In a moment or so he was tripped up by another ruffian, who was evidently in league with the others, and it was equally clear (so his lordship thought) that their intention was murder.
He was not far out in his reckoning. The men who had been companions of the young mountaineer, Janot, had sworn to have Lionel Ethalwood’s life, and for this purpose they had lain in wait for him.
What the issue would have been, had not timely assistance arrived, it would be impossible to say. Luckily, for his lordship, a passenger on the other side of the way saw the position he was in, and at once hastened to the rescue.
With one well-delivered blow he knocked down with his clenched fist one of the mountaineers. Upon the instant the other closed with him, and a short but desperate struggle ensued, the end of which was that both combatants fell, the stranger undermost and the mountaineer on the top.
Lord Ethalwood rose to his feet, whereupon both the foreigners scampered off without further ado. Now that the struggle was over two policemen came.
Lord Ethalwood was found to be bruised and wounded, but his rescuer was in a still worse plight; he was stretched on the pavement in a senseless condition, his head resting on the broad stone steps which led to the vestibule of a palatial mansion.
The policeman stooped down and examined the features of the stranger, from whose head a dark stream of blood was flowing. He was evidently a man slightly past the middle period of life. Lord Ethalwood was greatly concerned when he saw the lamentably prostrate condition of the gallant gentleman who had risked his own life to preserve his.

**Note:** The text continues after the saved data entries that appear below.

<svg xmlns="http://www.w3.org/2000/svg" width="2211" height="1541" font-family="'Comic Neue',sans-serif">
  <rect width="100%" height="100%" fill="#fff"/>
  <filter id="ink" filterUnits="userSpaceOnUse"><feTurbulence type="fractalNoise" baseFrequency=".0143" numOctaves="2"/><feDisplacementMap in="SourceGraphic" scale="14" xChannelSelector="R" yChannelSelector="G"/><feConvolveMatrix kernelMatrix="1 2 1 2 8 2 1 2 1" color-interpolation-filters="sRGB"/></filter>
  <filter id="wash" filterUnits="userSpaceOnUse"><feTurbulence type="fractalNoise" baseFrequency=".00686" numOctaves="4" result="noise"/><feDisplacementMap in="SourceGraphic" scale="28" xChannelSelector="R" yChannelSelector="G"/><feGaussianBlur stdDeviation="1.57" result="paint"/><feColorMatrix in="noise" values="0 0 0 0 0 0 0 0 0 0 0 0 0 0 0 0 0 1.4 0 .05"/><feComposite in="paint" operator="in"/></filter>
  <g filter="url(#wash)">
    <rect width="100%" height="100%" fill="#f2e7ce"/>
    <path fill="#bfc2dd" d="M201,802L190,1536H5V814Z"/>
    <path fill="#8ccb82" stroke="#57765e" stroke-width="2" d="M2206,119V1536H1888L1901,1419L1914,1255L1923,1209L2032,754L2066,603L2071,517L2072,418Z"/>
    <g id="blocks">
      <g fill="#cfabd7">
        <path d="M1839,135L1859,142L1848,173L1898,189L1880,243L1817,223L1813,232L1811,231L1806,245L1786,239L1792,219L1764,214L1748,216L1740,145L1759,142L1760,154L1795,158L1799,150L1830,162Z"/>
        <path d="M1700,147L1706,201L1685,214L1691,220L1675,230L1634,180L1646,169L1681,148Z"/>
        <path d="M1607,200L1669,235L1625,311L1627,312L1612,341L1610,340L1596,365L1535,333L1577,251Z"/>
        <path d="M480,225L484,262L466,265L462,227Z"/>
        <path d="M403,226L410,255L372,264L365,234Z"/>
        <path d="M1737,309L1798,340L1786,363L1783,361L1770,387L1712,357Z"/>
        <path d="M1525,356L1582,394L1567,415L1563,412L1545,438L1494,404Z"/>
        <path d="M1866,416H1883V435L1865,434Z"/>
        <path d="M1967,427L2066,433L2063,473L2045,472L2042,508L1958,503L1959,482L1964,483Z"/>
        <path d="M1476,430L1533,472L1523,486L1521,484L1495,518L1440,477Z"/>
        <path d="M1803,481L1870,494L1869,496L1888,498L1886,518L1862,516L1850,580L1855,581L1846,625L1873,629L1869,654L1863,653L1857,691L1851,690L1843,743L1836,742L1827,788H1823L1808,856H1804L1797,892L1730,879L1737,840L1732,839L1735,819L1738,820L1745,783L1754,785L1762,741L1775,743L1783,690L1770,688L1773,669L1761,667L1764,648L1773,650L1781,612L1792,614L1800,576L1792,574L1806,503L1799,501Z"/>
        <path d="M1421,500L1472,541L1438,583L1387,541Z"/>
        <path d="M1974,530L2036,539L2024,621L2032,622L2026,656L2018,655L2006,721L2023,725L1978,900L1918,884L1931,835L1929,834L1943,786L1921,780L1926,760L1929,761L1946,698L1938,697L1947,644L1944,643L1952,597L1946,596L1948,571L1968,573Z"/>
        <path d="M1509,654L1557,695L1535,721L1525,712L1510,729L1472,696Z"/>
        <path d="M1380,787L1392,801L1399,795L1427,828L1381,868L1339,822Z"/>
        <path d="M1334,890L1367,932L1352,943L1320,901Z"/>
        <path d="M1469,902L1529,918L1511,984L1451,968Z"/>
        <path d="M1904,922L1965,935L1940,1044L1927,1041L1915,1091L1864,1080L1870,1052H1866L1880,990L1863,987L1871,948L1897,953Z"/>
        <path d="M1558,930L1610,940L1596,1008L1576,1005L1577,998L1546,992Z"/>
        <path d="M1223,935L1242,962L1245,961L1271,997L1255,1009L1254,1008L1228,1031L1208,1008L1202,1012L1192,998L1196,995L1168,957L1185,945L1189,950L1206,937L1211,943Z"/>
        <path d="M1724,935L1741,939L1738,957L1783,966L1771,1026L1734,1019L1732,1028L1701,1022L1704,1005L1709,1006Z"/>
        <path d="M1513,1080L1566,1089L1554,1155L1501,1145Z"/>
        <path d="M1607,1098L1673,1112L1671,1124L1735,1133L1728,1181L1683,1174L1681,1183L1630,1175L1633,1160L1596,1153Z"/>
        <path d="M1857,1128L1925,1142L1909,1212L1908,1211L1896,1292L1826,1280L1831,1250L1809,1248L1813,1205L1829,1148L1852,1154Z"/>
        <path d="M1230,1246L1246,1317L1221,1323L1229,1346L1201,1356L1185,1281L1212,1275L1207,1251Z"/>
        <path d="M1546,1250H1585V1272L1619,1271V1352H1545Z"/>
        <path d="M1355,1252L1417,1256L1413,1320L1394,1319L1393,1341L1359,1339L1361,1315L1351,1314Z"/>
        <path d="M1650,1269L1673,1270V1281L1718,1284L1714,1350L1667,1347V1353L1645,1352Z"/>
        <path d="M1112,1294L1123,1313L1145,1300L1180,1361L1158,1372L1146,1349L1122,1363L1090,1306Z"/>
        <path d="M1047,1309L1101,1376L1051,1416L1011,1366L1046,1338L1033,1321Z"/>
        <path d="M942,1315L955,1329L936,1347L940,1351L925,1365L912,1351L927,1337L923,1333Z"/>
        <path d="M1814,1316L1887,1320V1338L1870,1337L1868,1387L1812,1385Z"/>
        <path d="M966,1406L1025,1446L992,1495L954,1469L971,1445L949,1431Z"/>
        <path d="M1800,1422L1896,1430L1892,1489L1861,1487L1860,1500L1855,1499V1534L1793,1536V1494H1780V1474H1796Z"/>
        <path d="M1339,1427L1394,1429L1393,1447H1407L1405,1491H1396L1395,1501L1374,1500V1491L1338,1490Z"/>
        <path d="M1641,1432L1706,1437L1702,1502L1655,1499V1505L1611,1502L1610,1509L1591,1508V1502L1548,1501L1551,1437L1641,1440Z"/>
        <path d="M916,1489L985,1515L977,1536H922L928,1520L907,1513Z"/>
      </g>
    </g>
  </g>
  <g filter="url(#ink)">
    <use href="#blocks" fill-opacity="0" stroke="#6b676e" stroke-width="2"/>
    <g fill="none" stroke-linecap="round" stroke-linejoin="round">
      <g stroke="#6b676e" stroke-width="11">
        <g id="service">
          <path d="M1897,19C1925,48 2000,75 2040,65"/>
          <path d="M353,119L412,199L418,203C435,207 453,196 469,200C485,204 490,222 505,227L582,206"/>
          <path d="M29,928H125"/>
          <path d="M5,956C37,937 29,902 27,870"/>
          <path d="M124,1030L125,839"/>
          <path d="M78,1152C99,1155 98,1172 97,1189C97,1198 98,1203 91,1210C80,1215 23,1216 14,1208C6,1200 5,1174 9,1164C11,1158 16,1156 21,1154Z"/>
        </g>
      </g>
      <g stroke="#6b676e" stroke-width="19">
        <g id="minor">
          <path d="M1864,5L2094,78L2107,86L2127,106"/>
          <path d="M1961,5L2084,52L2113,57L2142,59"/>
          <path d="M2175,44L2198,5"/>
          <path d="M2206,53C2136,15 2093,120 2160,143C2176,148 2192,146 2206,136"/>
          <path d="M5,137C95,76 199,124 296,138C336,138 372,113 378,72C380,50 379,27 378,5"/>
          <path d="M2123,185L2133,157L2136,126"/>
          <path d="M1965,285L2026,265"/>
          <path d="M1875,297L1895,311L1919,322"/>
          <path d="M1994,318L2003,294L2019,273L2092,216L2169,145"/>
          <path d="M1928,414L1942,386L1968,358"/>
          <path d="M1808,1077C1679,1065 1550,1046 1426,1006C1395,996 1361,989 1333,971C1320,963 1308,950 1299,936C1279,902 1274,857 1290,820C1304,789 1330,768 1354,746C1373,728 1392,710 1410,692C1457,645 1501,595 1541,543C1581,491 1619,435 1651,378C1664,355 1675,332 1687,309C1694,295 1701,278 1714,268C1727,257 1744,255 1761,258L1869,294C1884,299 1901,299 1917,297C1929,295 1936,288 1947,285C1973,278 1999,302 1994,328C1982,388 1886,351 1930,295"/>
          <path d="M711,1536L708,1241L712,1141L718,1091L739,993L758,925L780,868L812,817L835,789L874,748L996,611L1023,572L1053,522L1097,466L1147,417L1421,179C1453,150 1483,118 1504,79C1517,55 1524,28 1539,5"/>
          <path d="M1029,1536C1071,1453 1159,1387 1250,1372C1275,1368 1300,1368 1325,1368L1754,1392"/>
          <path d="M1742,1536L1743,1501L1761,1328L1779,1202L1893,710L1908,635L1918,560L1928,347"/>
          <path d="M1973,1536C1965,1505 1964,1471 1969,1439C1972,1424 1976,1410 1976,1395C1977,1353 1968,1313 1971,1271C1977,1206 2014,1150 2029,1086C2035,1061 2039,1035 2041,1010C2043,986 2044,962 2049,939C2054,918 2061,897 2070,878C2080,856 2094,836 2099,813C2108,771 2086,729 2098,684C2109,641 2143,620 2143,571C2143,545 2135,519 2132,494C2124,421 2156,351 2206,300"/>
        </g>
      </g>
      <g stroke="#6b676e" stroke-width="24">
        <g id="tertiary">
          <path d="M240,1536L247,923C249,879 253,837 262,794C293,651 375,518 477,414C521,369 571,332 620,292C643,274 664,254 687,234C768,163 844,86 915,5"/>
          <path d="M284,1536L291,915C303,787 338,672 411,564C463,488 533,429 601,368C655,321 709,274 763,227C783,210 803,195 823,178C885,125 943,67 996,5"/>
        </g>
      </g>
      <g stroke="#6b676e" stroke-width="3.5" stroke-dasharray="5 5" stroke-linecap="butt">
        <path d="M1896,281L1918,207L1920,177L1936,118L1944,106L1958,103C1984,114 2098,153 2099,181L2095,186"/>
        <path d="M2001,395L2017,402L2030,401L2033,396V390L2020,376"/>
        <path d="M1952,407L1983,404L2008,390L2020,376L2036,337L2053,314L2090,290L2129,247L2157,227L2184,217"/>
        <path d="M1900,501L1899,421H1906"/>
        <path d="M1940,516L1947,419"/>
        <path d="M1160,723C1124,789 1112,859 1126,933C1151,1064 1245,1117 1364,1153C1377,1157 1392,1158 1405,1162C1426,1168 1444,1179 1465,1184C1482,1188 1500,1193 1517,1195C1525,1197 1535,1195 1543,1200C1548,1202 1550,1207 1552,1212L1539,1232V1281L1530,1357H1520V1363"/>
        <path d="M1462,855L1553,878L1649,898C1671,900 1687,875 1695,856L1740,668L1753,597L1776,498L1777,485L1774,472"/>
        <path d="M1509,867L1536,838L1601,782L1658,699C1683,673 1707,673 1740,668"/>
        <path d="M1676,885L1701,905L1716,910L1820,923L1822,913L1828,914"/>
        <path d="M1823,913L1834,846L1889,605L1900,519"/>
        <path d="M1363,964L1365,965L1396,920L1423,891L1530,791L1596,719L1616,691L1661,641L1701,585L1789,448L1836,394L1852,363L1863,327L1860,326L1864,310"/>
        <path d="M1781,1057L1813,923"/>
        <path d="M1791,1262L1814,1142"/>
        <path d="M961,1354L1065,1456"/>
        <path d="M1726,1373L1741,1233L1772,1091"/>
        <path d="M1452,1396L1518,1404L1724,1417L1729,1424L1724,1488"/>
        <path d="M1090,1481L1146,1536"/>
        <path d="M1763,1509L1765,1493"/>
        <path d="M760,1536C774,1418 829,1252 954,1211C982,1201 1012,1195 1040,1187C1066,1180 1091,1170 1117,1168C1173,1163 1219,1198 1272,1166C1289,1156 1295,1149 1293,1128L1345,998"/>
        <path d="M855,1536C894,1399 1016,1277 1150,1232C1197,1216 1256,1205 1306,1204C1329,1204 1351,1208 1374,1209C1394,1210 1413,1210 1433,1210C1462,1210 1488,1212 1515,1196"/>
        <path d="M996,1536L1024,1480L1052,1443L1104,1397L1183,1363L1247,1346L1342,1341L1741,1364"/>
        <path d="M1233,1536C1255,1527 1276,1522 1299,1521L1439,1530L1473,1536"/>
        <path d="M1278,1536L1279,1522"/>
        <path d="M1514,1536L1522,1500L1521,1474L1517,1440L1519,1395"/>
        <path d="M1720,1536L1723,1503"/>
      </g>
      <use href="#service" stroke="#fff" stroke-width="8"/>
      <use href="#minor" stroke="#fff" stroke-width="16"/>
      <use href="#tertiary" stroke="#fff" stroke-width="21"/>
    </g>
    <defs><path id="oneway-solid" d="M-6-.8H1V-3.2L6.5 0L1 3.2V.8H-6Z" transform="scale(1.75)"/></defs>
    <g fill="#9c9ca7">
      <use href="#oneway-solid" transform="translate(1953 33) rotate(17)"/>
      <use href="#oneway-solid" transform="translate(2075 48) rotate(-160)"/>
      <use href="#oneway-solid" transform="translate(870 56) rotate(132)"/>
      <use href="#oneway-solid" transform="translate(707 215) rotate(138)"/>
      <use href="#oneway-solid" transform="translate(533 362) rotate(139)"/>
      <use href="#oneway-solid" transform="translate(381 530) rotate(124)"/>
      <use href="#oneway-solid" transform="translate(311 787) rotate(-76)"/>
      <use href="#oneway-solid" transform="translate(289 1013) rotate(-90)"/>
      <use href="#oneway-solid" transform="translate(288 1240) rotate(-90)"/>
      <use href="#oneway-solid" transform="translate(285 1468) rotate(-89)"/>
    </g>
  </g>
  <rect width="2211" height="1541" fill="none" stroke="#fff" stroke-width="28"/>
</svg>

The stranger was taken to the accident ward of the nearest hospital, whereupon Lord Ethalwood jumped into a cab and proceeded at once to his own residence. The family doctor attended to his wound, and declared that his young patient had had a narrow escape.
In a few days, however, his lordship was convalescent. Not so, however, was the ill-fated man who had come so opportunely to his rescue. He had received from the fall a fracture of the skull, and for some days he alternated between life and death.
Earl Ethalwood was constant in his visits to the hospital where the patient lay, and it was on one of these occasions that a terrible and harrowing fact became manifest.